╭─ Data records
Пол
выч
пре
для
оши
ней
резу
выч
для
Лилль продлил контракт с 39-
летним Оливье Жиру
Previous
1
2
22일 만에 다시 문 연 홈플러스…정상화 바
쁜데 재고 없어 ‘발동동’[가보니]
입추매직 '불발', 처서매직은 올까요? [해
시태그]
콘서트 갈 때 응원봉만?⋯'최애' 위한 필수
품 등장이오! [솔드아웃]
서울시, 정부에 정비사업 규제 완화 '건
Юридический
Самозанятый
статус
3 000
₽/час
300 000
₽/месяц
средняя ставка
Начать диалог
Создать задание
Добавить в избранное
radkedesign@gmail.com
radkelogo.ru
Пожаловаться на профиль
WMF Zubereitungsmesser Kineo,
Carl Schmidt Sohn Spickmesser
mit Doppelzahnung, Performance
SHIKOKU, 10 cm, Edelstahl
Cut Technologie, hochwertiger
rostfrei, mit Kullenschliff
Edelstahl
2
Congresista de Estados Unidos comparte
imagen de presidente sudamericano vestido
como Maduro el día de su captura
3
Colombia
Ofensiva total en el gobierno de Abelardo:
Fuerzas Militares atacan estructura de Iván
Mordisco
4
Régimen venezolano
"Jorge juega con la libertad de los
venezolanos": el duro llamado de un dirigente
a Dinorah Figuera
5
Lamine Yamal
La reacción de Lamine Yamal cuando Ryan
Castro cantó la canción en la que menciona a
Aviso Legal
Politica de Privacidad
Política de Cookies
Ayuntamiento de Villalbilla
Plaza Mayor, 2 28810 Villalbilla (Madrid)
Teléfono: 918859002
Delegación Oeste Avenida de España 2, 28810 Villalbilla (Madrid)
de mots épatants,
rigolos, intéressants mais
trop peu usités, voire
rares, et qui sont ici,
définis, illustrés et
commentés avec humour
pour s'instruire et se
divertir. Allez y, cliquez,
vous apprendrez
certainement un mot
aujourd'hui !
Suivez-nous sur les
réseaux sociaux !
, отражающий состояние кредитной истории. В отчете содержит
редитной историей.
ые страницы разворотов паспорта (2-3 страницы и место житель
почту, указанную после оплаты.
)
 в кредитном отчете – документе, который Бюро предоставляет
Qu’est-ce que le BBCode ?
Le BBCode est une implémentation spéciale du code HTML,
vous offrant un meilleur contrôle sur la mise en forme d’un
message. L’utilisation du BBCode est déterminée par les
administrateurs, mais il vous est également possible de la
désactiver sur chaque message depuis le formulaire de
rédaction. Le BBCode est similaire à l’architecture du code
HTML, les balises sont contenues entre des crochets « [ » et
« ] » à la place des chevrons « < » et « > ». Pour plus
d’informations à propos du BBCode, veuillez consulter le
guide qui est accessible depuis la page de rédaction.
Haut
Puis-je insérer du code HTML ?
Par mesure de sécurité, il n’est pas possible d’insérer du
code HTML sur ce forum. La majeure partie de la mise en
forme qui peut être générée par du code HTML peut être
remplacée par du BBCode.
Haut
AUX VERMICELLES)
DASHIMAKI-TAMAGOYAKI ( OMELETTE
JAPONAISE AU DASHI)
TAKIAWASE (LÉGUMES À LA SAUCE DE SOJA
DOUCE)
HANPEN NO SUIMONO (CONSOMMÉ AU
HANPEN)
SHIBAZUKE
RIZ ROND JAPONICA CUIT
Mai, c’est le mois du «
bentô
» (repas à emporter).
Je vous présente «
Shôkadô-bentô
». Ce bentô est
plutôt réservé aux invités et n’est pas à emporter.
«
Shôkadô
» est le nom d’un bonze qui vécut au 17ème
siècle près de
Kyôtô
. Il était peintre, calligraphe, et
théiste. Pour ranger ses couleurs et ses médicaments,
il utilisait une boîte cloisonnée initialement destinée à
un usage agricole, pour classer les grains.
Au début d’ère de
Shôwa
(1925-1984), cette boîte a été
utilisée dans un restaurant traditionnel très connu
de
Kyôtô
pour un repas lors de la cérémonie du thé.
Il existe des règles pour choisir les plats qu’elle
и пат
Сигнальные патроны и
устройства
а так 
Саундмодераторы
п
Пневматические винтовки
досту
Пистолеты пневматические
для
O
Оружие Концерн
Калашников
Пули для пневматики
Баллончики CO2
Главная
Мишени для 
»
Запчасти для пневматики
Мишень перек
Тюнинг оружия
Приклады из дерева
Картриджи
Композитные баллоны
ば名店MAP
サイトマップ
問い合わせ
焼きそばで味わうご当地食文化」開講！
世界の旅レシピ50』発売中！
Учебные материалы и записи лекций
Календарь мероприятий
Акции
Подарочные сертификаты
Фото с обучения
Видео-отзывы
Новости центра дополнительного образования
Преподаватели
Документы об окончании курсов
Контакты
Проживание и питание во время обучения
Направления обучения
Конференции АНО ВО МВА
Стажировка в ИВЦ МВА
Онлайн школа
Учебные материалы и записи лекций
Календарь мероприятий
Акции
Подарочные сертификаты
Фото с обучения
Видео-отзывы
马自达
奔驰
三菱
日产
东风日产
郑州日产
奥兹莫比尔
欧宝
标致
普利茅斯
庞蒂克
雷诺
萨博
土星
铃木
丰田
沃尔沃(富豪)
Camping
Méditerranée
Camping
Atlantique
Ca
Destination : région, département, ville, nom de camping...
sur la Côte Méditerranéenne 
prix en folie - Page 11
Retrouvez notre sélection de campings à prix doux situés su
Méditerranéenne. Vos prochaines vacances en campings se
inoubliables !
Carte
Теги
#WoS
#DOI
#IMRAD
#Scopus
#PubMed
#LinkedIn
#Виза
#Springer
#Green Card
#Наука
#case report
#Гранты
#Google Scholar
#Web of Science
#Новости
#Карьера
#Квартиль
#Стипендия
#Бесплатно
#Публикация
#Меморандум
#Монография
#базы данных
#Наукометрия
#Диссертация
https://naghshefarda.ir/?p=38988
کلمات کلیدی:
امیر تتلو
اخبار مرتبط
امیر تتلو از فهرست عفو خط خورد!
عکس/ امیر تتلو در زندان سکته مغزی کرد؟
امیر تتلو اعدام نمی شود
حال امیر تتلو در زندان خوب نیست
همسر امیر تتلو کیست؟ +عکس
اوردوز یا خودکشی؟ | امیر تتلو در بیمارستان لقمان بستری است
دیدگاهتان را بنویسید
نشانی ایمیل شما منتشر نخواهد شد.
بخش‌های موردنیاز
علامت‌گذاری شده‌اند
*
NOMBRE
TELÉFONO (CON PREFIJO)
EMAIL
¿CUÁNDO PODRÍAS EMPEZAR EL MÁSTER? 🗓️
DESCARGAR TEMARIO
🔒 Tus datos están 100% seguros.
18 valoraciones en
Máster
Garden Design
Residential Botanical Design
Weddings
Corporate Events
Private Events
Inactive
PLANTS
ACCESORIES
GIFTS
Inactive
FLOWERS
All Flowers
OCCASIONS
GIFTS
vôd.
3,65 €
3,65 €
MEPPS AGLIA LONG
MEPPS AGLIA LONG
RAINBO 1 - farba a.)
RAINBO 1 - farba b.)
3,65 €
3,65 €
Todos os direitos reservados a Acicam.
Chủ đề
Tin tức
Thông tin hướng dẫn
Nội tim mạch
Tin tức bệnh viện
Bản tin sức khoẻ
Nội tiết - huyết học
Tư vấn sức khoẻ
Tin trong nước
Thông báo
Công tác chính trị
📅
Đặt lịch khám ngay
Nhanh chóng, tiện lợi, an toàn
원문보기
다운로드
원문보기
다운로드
╰─
Task instructions: What are the lines above, starting at the one with "Delegación Oeste Avenida" and ending at the one with "Le BBCode est une"? Give them again exactly, and only them.

Response to the task:
Delegación Oeste Avenida de España 2, 28810 Villalbilla (Madrid)
de mots épatants,
rigolos, intéressants mais
trop peu usités, voire
rares, et qui sont ici,
définis, illustrés et
commentés avec humour
pour s'instruire et se
divertir. Allez y, cliquez,
vous apprendrez
certainement un mot
aujourd'hui !
Suivez-nous sur les
réseaux sociaux !
, отражающий состояние кредитной истории. В отчете содержит
редитной историей.
ые страницы разворотов паспорта (2-3 страницы и место житель
почту, указанную после оплаты.
)
 в кредитном отчете – документе, который Бюро предоставляет
Qu’est-ce que le BBCode ?
Le BBCode est une implémentation spéciale du code HTML,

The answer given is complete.